Fiction | Novel | Adult | Published in 2015

Plot Summary

Steve Berry’s thriller The Patriot Threat (2015) is the tenth Cotton Malone novel in the series. Combining actual history with broad conspiracy theory, the story pivots off the idea that the Sixteenth Amendment to the U.S. Constitution, which specifically makes collecting income tax legal, might not have been properly adopted.

The prologue is set in 1936. Former Secretary of the Treasury Andrew Mellon is meeting with President Franklin Delano Roosevelt. The two men despise each other, sitting on opposite sides of the political spectrum. Mellon is offering to fund the building and operation of the National Gallery of Art, a gift Roosevelt cannot refuse. Mellon stipulates that the Gallery must be independently run, giving Roosevelt a note that Roosevelt says is gibberish. Mellon shows Roosevelt a marked-up dollar bill revealing a secret code that deciphers to the word “Mason,” which Mellon insists will be the end of Roosevelt’s kind, whom Mellon regards as a tyrant. As he leaves, he tells Roosevelt that he will be waiting.

The action switches to the present day. In Venice, Italy, Cotton Malone, on a mission to recover millions of dollars, is engaged in a gunfight in an office. Retired from his intelligence work with the Magellan Billet, an elite group within the CIA, Malone has taken on a temporary job because he is bored with his retirement in Copenhagen. When the gunmen try to escape in a helicopter, Malone leaps onto the skids, forcing the helicopter down by shooting the rotors. He escapes shooting again, causing the helicopter to explode, taking with it $20 million.



Also in Venice is Kim Jong Jin, the recently disgraced and disinherited heir of North Korea, and his daughter Hana, who grew up being tortured in a gulag. Kim is torturing and drugging a Treasury official who has knowledge of documents related to the Sixteenth Amendment of the U.S. Constitution that reveal that it was illegally adopted, meaning that all taxes collected since the inception of the income tax are illegal. Kim wants these documents so he can cripple the United States and also embarrass his father in revenge for his own humiliation. The official tells Kim that infamous tax protester Anan Wayne Howell is in possession of the documents. Kim also discovers that the descendants of Haym Salomon, a financier who personally loaned money to the U.S. during the Revolution and was never repaid, dying in poverty, are owed billions. Together, these facts would destroy the U.S.

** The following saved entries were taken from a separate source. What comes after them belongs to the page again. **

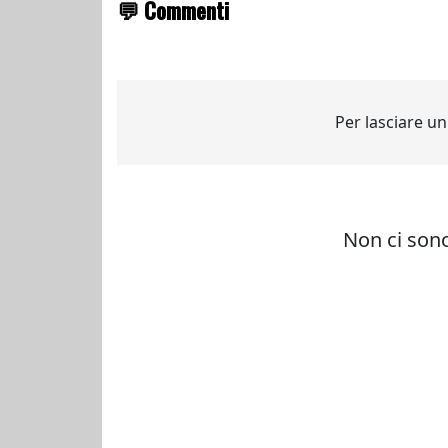
💬 Commenti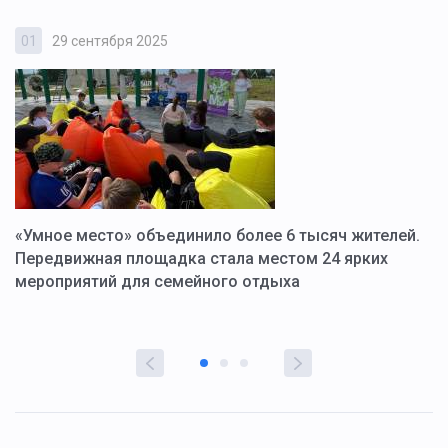
01
29 сентября 2025
0
«Умное место» объединило более 6 тысяч жителей.
В
ю
Передвижная площадка стала местом 24 ярких
Г
мероприятий для семейного отдыха
у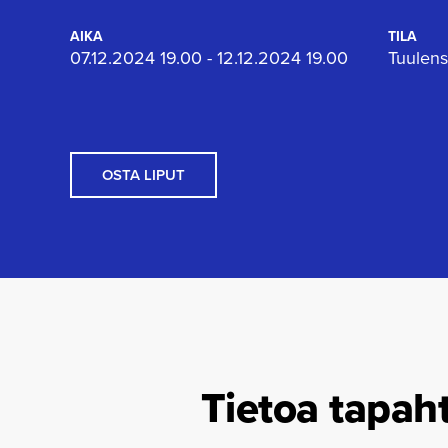
AIKA
TILA
07.12.2024 19.00 - 12.12.2024 19.00
Tuulens
OSTA LIPUT
Tietoa tapah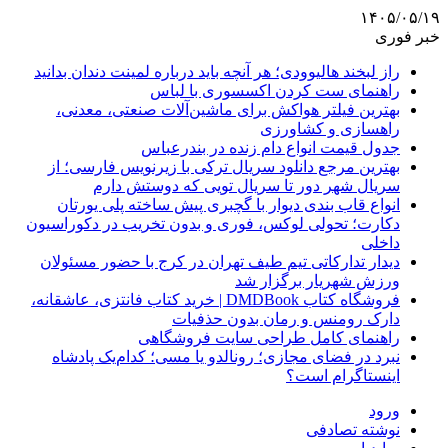
۱۴۰۵/۰۵/۱۹
خبر فوری
راز لبخند هالیوودی؛ هر آنچه باید درباره لمینت دندان بدانید
راهنمای ست کردن اکسسوری با لباس
بهترین فیلتر هواکش برای ماشین‌آلات صنعتی، معدنی،
راهسازی و کشاورزی
جدول قیمت انواع دام زنده در بندرعباس
بهترین مرجع دانلود سریال ترکی با زیرنویس فارسی؛ از
سریال شهر دور تا سریال تویی که دوستش دارم
انواع قاب بندی دیوار با گچبری پیش ساخته پلی یورتان
دکارت؛ تحولی لوکس، فوری و بدون تخریب در دکوراسیون
داخلی
دیدار تدارکاتی تیم طیف تهران در کرج با حضور مسئولان
ورزش شهریار برگزار شد
فروشگاه کتاب DMDBook | خرید کتاب فانتزی، عاشقانه،
دارک رومنس و رمان بدون حذفیات
راهنمای کامل طراحی سایت فروشگاهی
نبرد در فضای مجازی؛ رونالدو یا مسی؛ کدام‌یک پادشاه
اینستاگرام است؟
ورود
نوشته تصادفی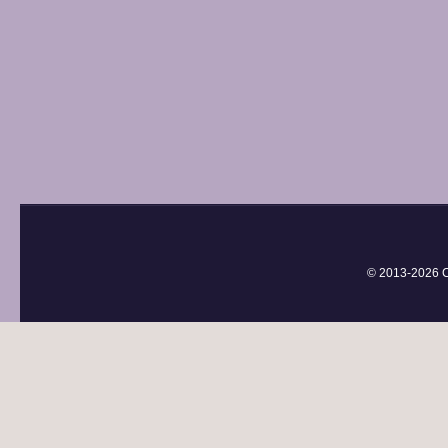
© 2013-
2026 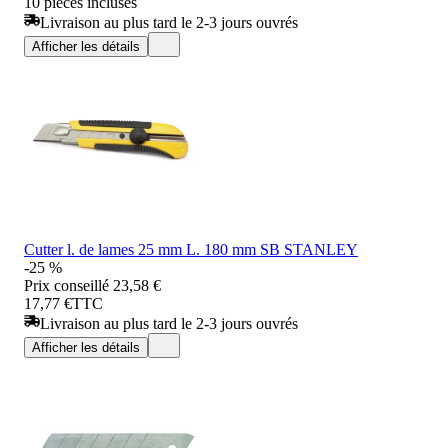
10 pièces incluses
Livraison au plus tard le 2-3 jours ouvrés
Afficher les détails
Cutter l. de lames 25 mm L. 180 mm SB STANLEY
-25 %
Prix conseillé
23,58 €
17,77 €
TTC
Livraison au plus tard le 2-3 jours ouvrés
Afficher les détails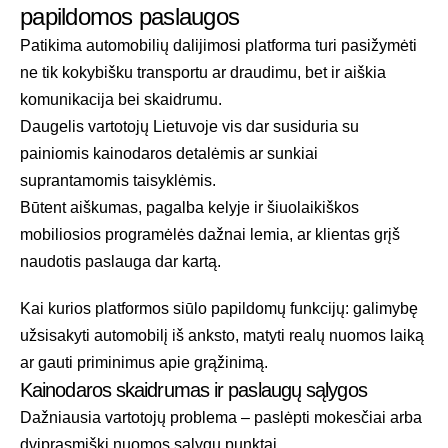
papildomos paslaugos
Patikima automobilių dalijimosi platforma turi pasižymėti
ne tik kokybišku transportu ar draudimu, bet ir aiškia
komunikacija bei skaidrumu.
Daugelis vartotojų Lietuvoje vis dar susiduria su
painiomis kainodaros detalėmis ar sunkiai
suprantamomis taisyklėmis.
Būtent aiškumas, pagalba kelyje ir šiuolaikiškos
mobiliosios programėlės dažnai lemia, ar klientas grįš
naudotis paslauga dar kartą.
Kai kurios platformos siūlo papildomų funkcijų: galimybę
užsisakyti automobilį iš anksto, matyti realų nuomos laiką
ar gauti priminimus apie grąžinimą.
Kainodaros skaidrumas ir paslaugų sąlygos
Dažniausia vartotojų problema – paslėpti mokesčiai arba
dviprasmiški nuomos sąlygų punktai.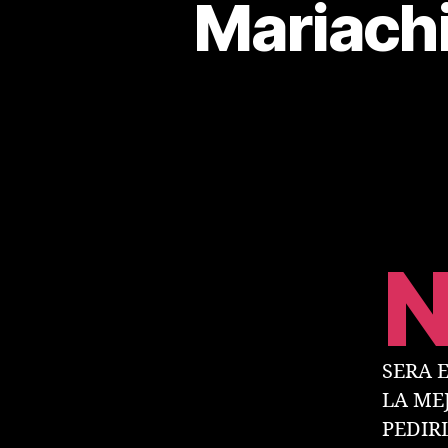
Mariach
SERA 
LA ME
PEDIR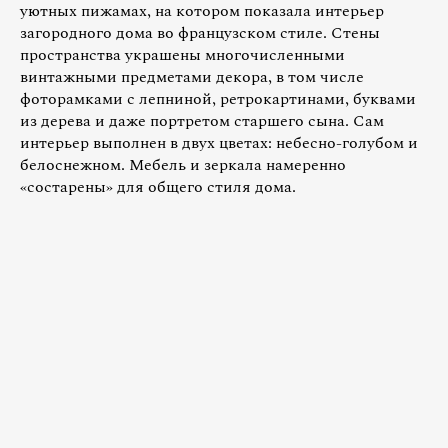
уютных пижамах, на котором показала интерьер
загородного дома во французском стиле. Стены
пространства украшены многочисленными
винтажными предметами декора, в том числе
фоторамками с лепниной, ретрокартинами, буквами
из дерева и даже портретом старшего сына. Сам
интерьер выполнен в двух цветах: небесно-голубом и
белоснежном. Мебель и зеркала намеренно
«состарены» для общего стиля дома.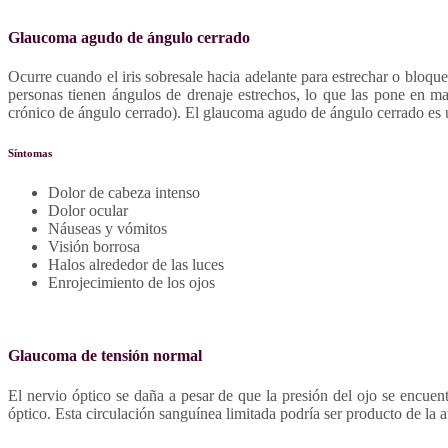
Glaucoma agudo de ángulo cerrado
Ocurre cuando el iris sobresale hacia adelante para estrechar o bloque
personas tienen ángulos de drenaje estrechos, lo que las pone en 
crónico de ángulo cerrado). El glaucoma agudo de ángulo cerrado es
Síntomas
Dolor de cabeza intenso
Dolor ocular
Náuseas y vómitos
Visión borrosa
Halos alrededor de las luces
Enrojecimiento de los ojos
Glaucoma de tensión normal
El nervio óptico se daña a pesar de que la presión del ojo se encue
óptico. Esta circulación sanguínea limitada podría ser producto de la at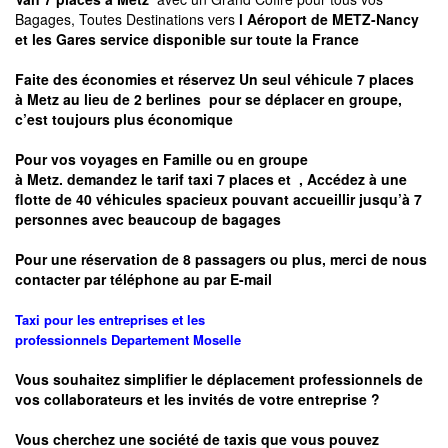
Bagages, Toutes Destinations vers
l Aéroport de METZ-Nancy
et les Gares service disponible sur toute la France
Faite des économies et réservez Un seul véhicule 7 places
à
Metz
au lieu de 2 berlines pour se déplacer en groupe,
c’est toujours plus économique
Pour vos voyages en Famille ou en groupe
à
Metz.
demandez le tarif taxi 7 places et
, Accédez à une
flotte de 40 véhicules spacieux pouvant accueillir jusqu’à 7
personnes avec beaucoup de bagages
Pour une réservation de 8 passagers ou plus, merci de nous
contacter par téléphone au par E-mail
Taxi pour les entreprises et les
professionnels
Departement
Moselle
Vous souhaitez simplifier le déplacement professionnels de
vos collaborateurs et les
invités de votre entreprise ?
Vous cherchez une société de taxis que vous pouvez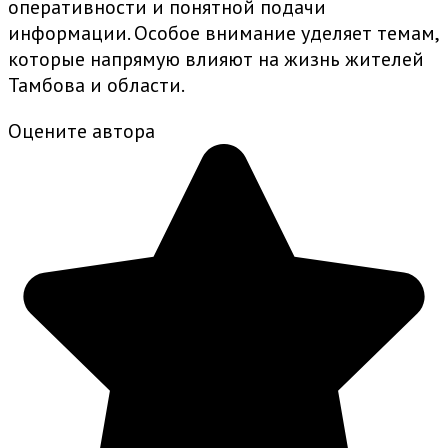
оперативности и понятной подачи
информации. Особое внимание уделяет темам,
которые напрямую влияют на жизнь жителей
Тамбова и области.
Оцените автора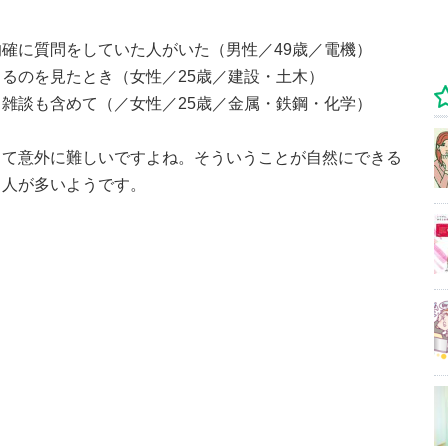
確に質問をしていた人がいた（男性／49歳／電機）
るのを見たとき（女性／25歳／建設・土木）
雑談も含めて（／女性／25歳／金属・鉄鋼・化学）
って意外に難しいですよね。そういうことが自然にできる
う人が多いようです。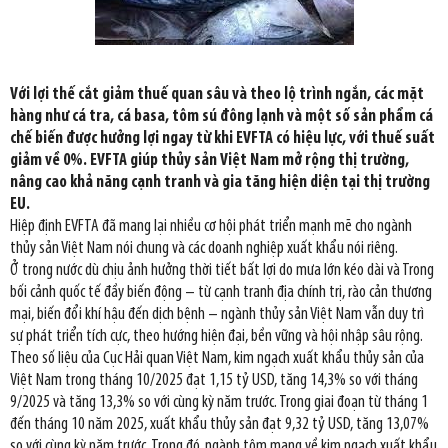
Với lợi thế cắt giảm thuế quan sâu và theo lộ trình ngắn, các mặt
hàng như cá tra, cá basa, tôm sú đông lạnh và một số sản phẩm cá
chế biến được hưởng lợi ngay từ khi EVFTA có hiệu lực, với thuế suất
giảm về 0%. EVFTA giúp thủy sản Việt Nam mở rộng thị trường,
nâng cao khả năng cạnh tranh và gia tăng hiện diện tại thị trường
EU.
Hiệp định EVFTA đã mang lại nhiều cơ hội phát triển mạnh mẽ cho ngành
thủy sản Việt Nam nói chung và các doanh nghiệp xuất khẩu nói riêng.
Ở trong nước dù chịu ảnh hưởng thời tiết bất lợi do mưa lớn kéo dài và Trong
bối cảnh quốc tế đầy biến động – từ cạnh tranh địa chính trị, rào cản thương
mại, biến đổi khí hậu đến dịch bệnh – ngành thủy sản Việt Nam vẫn duy trì
sự phát triển tích cực, theo hướng hiện đại, bền vững và hội nhập sâu rộng.
Theo số liệu của Cục Hải quan Việt Nam, kim ngạch xuất khẩu thủy sản của
Việt Nam trong tháng 10/2025 đạt 1,15 tỷ USD, tăng 14,3% so với tháng
9/2025 và tăng 13,3% so với cùng kỳ năm trước. Trong giai đoạn từ tháng 1
đến tháng 10 năm 2025, xuất khẩu thủy sản đạt 9,32 tỷ USD, tăng 13,07%
so với cùng kỳ năm trước. Trong đó, ngành tôm mang về kim ngạch xuất khẩu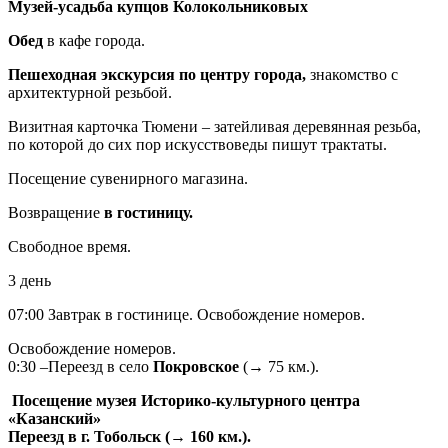
Музей-усадьба купцов Колокольниковых
Обед
в кафе города.
Пешеходная экскурсия по центру города,
знакомство с
архитектурной резьбой.
Визитная карточка Тюмени – затейливая деревянная резьба,
по которой до сих пор искусствоведы пишут трактаты.
Посещение сувенирного магазина.
Возвращение
в гостиницу.
Свободное время.
3 день
07:00 Завтрак в гостинице. Освобождение номеров.
Освобождение номеров.
0:30 –Переезд в село
Покровское
(→ 75 км.).
Посещение музея Историко-культурного центра
«Казанский»
Переезд в г. Тобольск (→ 160 км.).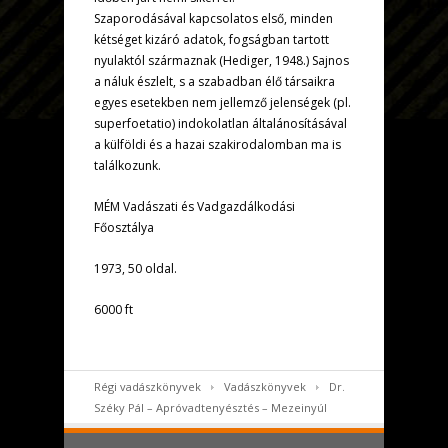
Szaporodásával kapcsolatos első, minden
kétséget kizáró adatok, fogságban tartott
nyulaktól származnak (Hediger, 1948.) Sajnos
a náluk észlelt, s a szabadban élő társaikra
egyes esetekben nem jellemző jelenségek (pl.
superfoetatio) indokolatlan általánosításával
a külföldi és a hazai szakirodalomban ma is
találkozunk.
MÉM Vadászati és Vadgazdálkodási
Főosztálya
1973, 50 oldal.
6000 ft
Régi vadászkönyvek
Vadászkönyvek
Dr.
Széky Pál – Apróvadtenyésztés – Mezeinyúl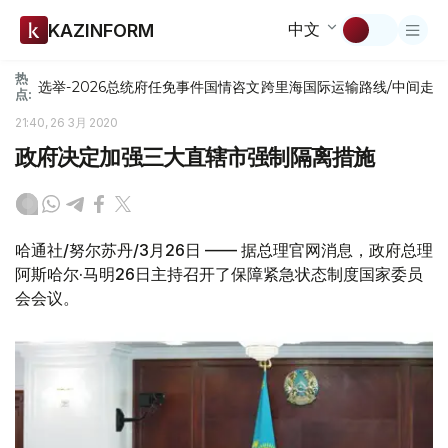
中文
KAZINFORM
热
选举-2026
总统府
任免
事件
国情咨文
跨里海国际运输路线/中间走
点:
21:40, 26 3月 2020
政府决定加强三大直辖市强制隔离措施
哈通社/努尔苏丹/3月26日 —— 据总理官网消息，政府总理
阿斯哈尔·马明26日主持召开了保障紧急状态制度国家委员
会会议。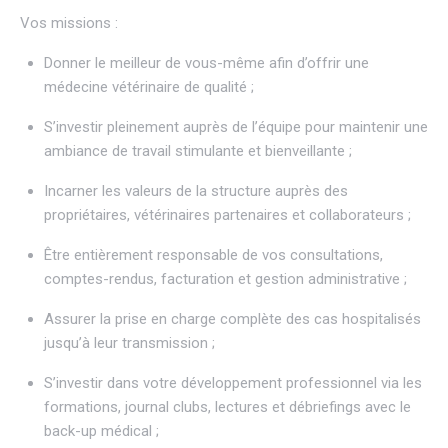
Vos missions :
Donner le meilleur de vous-même afin d’offrir une
médecine vétérinaire de qualité ;
S’investir pleinement auprès de l’équipe pour maintenir une
ambiance de travail stimulante et bienveillante ;
Incarner les valeurs de la structure auprès des
propriétaires, vétérinaires partenaires et collaborateurs ;
Être entièrement responsable de vos consultations,
comptes-rendus, facturation et gestion administrative ;
Assurer la prise en charge complète des cas hospitalisés
jusqu’à leur transmission ;
S’investir dans votre développement professionnel via les
formations, journal clubs, lectures et débriefings avec le
back-up médical ;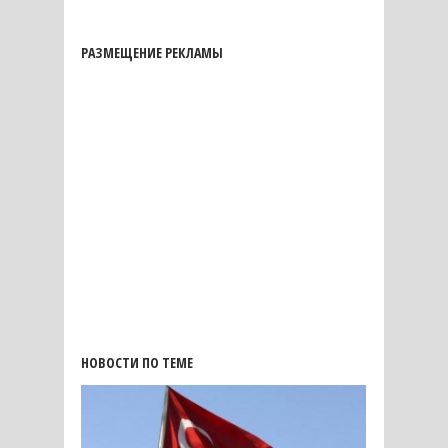
РАЗМЕЩЕНИЕ РЕКЛАМЫ
НОВОСТИ ПО ТЕМЕ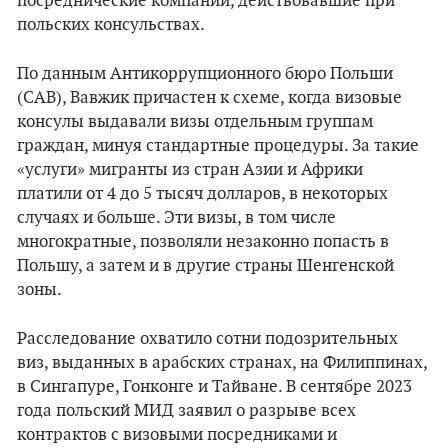
посреднические компании, действовавшие при
польских консульствах.
По данным Антикоррупционного бюро Польши
(CAB), Вавжик причастен к схеме, когда визовые
консулы выдавали визы отдельным группам
граждан, минуя стандартные процедуры. За такие
«услуги» мигранты из стран Азии и Африки
платили от 4 до 5 тысяч долларов, в некоторых
случаях и больше. Эти визы, в том числе
многократные, позволяли незаконно попасть в
Польшу, а затем и в другие страны Шенгенской
зоны.
Расследование охватило сотни подозрительных
виз, выданных в арабских странах, на Филиппинах,
в Сингапуре, Гонконге и Тайване. В сентябре 2023
года польский МИД заявил о разрыве всех
контрактов с визовыми посредниками и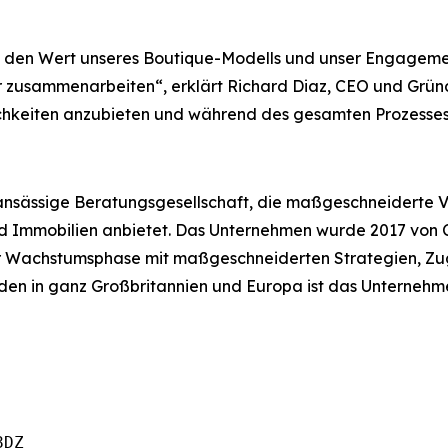
t den Wert unseres Boutique-Modells und unser Engagement
ir zusammenarbeiten“, erklärt Richard Diaz, CEO und Gründ
glichkeiten anzubieten und während des gesamten Prozess
n ansässige Beratungsgesellschaft, die maßgeschneiderte 
 und Immobilien anbietet. Das Unternehmen wurde 2017 vo
r Wachstumsphase mit maßgeschneiderten Strategien, Zug
n in ganz Großbritannien und Europa ist das Unternehmen f
DZ
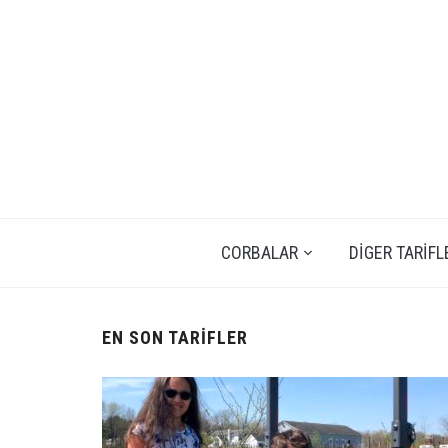
CORBALAR
DIGER TARIFL
EN SON TARIFLER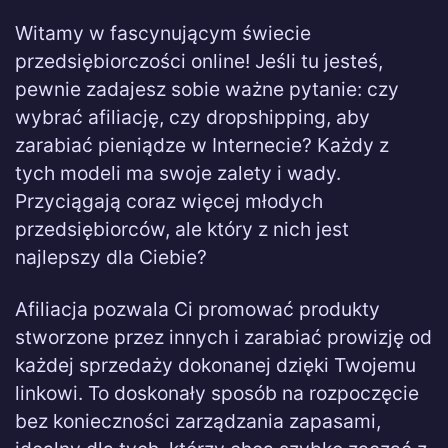
Witamy w fascynującym świecie
przedsiębiorczości online! Jeśli tu jesteś,
pewnie zadajesz sobie ważne pytanie: czy
wybrać afiliację, czy dropshipping, aby
zarabiać pieniądze w Internecie? Każdy z
tych modeli ma swoje zalety i wady.
Przyciągają coraz więcej młodych
przedsiębiorców, ale który z nich jest
najlepszy dla Ciebie?
Afiliacja pozwala Ci promować produkty
stworzone przez innych i zarabiać prowizję od
każdej sprzedaży dokonanej dzięki Twojemu
linkowi. To doskonały sposób na rozpoczęcie
bez konieczności zarządzania zapasami,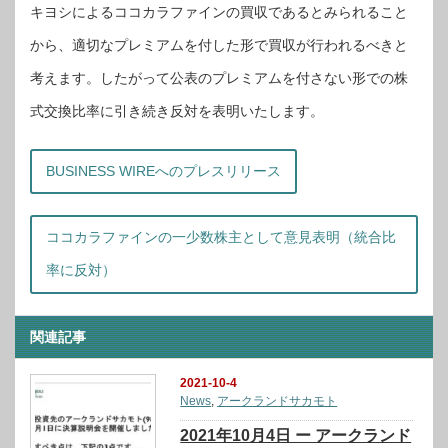
キヨシによるココカラファインの買収であるとみられること
から、適切なプレミアムを付した形で買収が行われるべきと
考えます。したがって公表のプレミアムを付さない形での株
式交換比率に引き続き反対を表明いたします。
BUSINESS WIREへのプレスリリース
ココカラファインの一少数株主として意見表明（統合比
率に反対）
関連記事
2021-10-4
News
,
アークランドサカモト
2021年10月4日 ー アークランド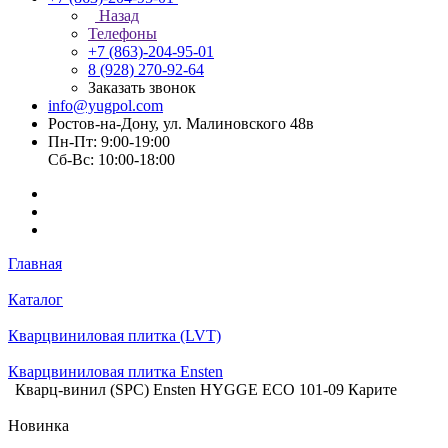
Назад
Телефоны
+7 (863)-204-95-01
8 (928) 270-92-64
Заказать звонок
info@yugpol.com
Ростов-на-Дону, ул. Малиновского 48в
Пн-Пт: 9:00-19:00
Cб-Вс: 10:00-18:00
Главная
Каталог
Кварцвиниловая плитка (LVT)
Кварцвиниловая плитка Ensten
Кварц-винил (SPC) Ensten HYGGE ECO 101-09 Карите
Новинка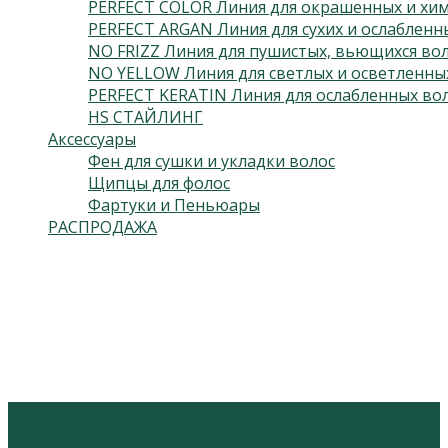
PERFECT COLOR Линия для окрашенных и хим
PERFECT ARGAN Линия для сухих и ослабленн
NO FRIZZ Линия для пушистых, вьющихся во
NO YELLOW Линия для светлых и осветленны
PERFECT KERATIN Линия для ослабленных во
HS СТАЙЛИНГ
Аксессуары
Фен для сушки и укладки волос
Щипцы для фолос
Фартуки и Пеньюары
РАСПРОДАЖА
Подпишитесь на нас
Откроется в новой вкладке
Откроется в новой вкладке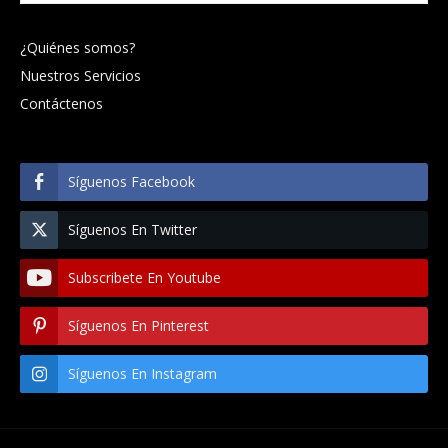
¿Quiénes somos?
Nuestros Servicios
Contáctenos
Síguenos Facebook
Síguenos En Twitter
Subscribete En Youtube
Síguenos En Pinterest
Síguenos En Instagram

After the debacle with the helicopter, Stephanie Nelle, chief of the Magellan Billet, asks Malone to follow the cruise and regain those documents while she and her team investigate the mystery behind them. There is a coded message from Mellon using a substitution cipher that no one has been able to break. They come into possession of the clues that Andrew Mellon had left for President Roosevelt, which leads them to the famous portrait The Washington Family that hangs in the National Gallery. Stephanie discovers that Mellon had been in possession of the portrait and had it moved into the permanent collection at the Gallery when the building was complete. Noting the oddness of the portrait, she discovers a hidden compartment in the painting that produces a key.

Malone teams up with Luke Daniels, a cousin to the President, and encounters treasury investigator Isabella Schaefer who has been assigned to the case; the two begin working together as well. They track Howell to a cruise and discover that Kim will be on board as well. Kim comes into possession of the documents and plans to use them to spark a financial crisis between the U.S. and China by revealing the tax code is illegal and that the U.S. owes the Salomon family $330 billion.



As a gunfight rages on the cruise ship between the Koreans and Malone’s side, Kim is recalled to Korea when a coup deposes his half-brother and he has a chance to take over the country. His daughter, Hana, burns the documents, as revealing them is no longer in their interest. Malone breaks Mellon’s code, his message to President Roosevelt finally deciphered; it reveals that Mellon never actually had the proof that he claimed, he simply hated Roosevelt and what he represented so much, he wished to cause as much trouble as possible, even from beyond the grave.

The book ends with a lengthy note from the author explaining what is historical fact and what is speculation or outright fiction. Much of the story is taken from true events—the Sixteenth Amendment’s ratification was controversial, and the Salomon family does, indeed, claim to be owed billions of dollars stemming from Haym’s work during the revolution.